» Request: Which lines below contain the word "صندوق"? List each of them in full.

» Listed entries:
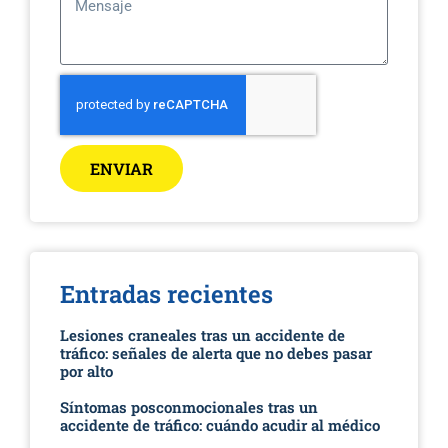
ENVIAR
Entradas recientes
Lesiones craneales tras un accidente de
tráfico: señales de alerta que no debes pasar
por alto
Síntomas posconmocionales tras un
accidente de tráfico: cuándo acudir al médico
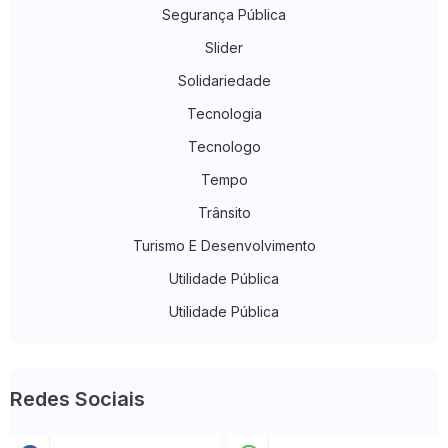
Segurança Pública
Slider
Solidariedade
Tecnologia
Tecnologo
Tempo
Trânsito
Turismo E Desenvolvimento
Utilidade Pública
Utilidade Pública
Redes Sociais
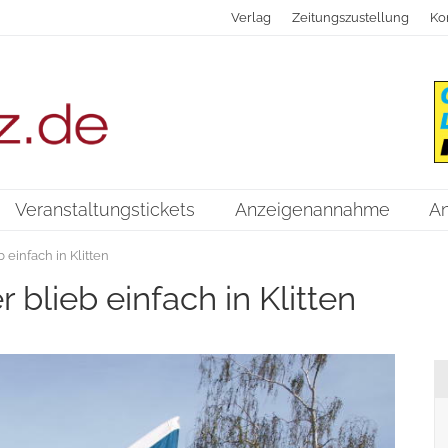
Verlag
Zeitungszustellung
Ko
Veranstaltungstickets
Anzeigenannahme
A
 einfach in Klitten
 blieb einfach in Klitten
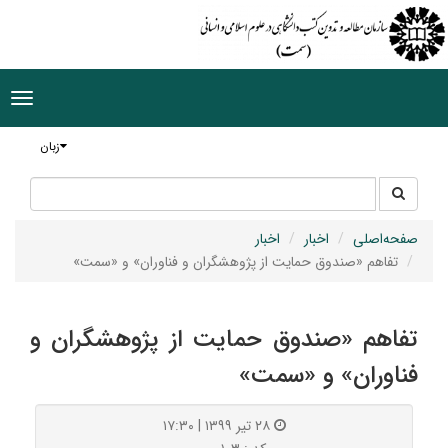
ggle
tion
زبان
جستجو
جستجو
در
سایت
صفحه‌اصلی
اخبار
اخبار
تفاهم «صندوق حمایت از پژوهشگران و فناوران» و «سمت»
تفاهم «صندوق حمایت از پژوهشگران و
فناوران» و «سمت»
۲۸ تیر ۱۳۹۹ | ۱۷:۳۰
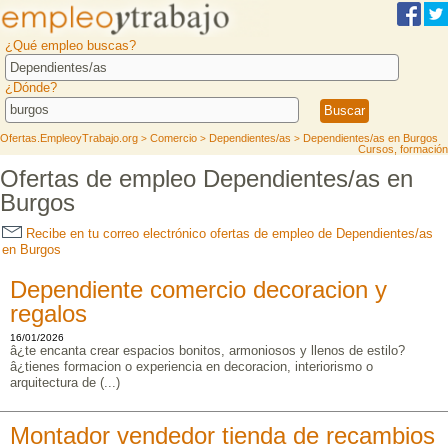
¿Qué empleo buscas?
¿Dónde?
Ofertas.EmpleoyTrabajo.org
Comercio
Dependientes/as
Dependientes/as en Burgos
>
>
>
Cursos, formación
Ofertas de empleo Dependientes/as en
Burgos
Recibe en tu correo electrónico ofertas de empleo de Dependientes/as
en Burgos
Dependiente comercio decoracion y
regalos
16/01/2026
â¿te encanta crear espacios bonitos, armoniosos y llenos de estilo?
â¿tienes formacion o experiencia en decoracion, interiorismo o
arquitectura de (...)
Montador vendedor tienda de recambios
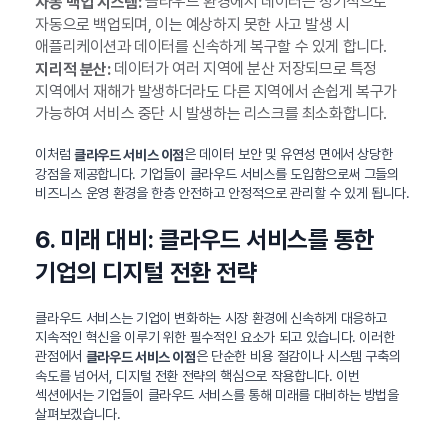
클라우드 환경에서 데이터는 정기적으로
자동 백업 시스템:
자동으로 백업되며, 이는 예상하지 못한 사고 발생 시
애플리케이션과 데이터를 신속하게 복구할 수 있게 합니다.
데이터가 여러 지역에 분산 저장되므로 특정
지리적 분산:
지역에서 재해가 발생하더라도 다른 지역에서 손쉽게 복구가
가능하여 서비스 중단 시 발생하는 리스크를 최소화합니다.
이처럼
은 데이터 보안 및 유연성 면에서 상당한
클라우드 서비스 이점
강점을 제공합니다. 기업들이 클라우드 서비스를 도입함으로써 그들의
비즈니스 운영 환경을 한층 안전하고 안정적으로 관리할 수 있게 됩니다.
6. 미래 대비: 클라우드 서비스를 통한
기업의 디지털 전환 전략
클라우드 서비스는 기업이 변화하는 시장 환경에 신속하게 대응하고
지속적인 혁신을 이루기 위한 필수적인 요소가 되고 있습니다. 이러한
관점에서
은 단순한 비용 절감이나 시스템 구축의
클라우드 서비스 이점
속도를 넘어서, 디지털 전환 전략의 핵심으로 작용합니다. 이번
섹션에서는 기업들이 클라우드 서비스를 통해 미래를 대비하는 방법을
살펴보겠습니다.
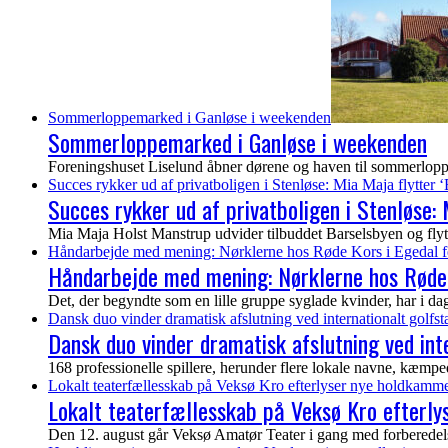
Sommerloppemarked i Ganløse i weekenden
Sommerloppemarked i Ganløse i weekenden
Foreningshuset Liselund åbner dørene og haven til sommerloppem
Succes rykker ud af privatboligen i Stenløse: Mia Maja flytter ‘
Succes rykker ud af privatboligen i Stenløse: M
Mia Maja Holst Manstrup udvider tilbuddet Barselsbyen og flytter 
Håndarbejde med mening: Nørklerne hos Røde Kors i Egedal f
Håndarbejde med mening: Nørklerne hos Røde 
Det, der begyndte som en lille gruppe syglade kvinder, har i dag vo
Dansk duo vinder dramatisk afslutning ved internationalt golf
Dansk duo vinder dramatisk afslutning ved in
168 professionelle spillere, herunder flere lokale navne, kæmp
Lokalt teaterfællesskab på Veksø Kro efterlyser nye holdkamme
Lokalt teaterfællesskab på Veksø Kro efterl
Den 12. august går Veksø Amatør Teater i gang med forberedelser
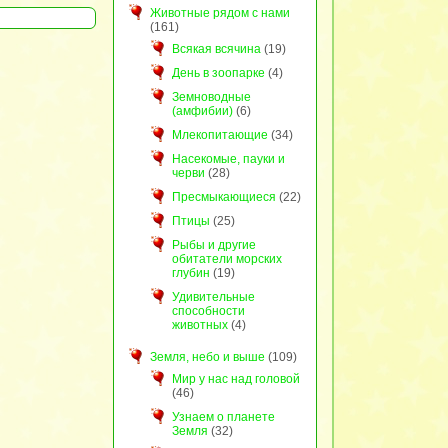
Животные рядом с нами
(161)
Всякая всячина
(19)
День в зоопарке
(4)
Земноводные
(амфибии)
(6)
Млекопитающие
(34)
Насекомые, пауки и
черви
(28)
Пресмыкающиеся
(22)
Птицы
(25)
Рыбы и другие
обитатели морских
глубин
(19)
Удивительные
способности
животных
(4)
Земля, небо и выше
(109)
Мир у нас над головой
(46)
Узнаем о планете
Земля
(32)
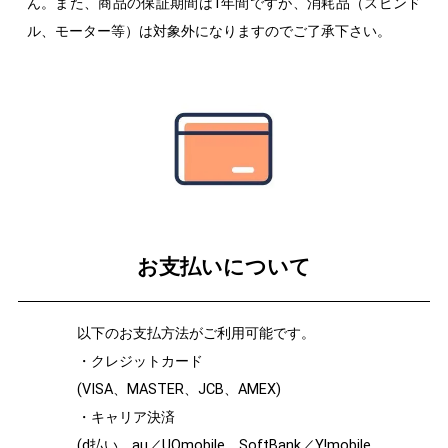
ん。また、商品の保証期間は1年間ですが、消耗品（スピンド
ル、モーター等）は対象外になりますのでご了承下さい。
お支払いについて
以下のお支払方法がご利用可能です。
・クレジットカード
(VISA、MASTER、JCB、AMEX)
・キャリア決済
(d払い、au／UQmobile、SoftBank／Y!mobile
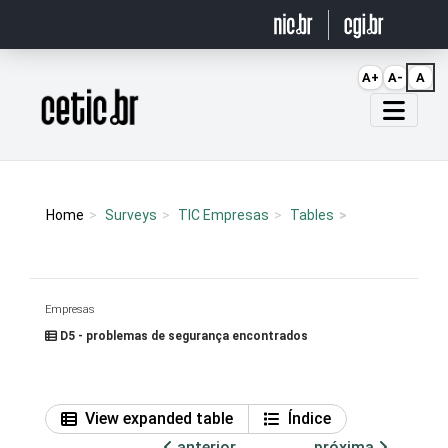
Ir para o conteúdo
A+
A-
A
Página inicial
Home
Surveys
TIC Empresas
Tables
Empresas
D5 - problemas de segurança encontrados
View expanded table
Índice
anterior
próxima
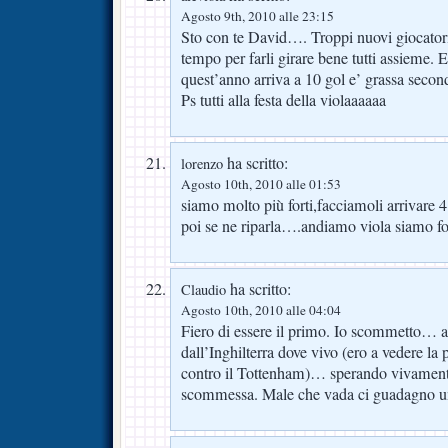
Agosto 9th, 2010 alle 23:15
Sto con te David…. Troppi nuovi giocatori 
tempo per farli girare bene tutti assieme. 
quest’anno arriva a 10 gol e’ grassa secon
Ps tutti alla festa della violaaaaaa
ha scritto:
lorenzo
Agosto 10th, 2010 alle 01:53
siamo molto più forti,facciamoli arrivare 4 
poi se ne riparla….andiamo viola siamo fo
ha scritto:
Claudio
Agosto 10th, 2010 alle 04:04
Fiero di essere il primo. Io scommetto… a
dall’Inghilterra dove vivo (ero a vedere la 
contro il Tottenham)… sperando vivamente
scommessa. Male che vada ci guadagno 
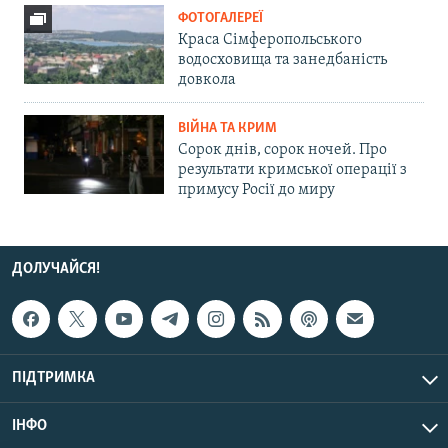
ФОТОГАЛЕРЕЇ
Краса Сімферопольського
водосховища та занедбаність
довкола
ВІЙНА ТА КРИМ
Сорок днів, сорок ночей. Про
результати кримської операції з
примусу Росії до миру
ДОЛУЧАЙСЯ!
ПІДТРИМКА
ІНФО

» Answer to the problem:
تفاهم «صندوق حمایت از پژوهشگران و فناوران» و «سمت»
تفاهم «صندوق حمایت از پژوهشگران و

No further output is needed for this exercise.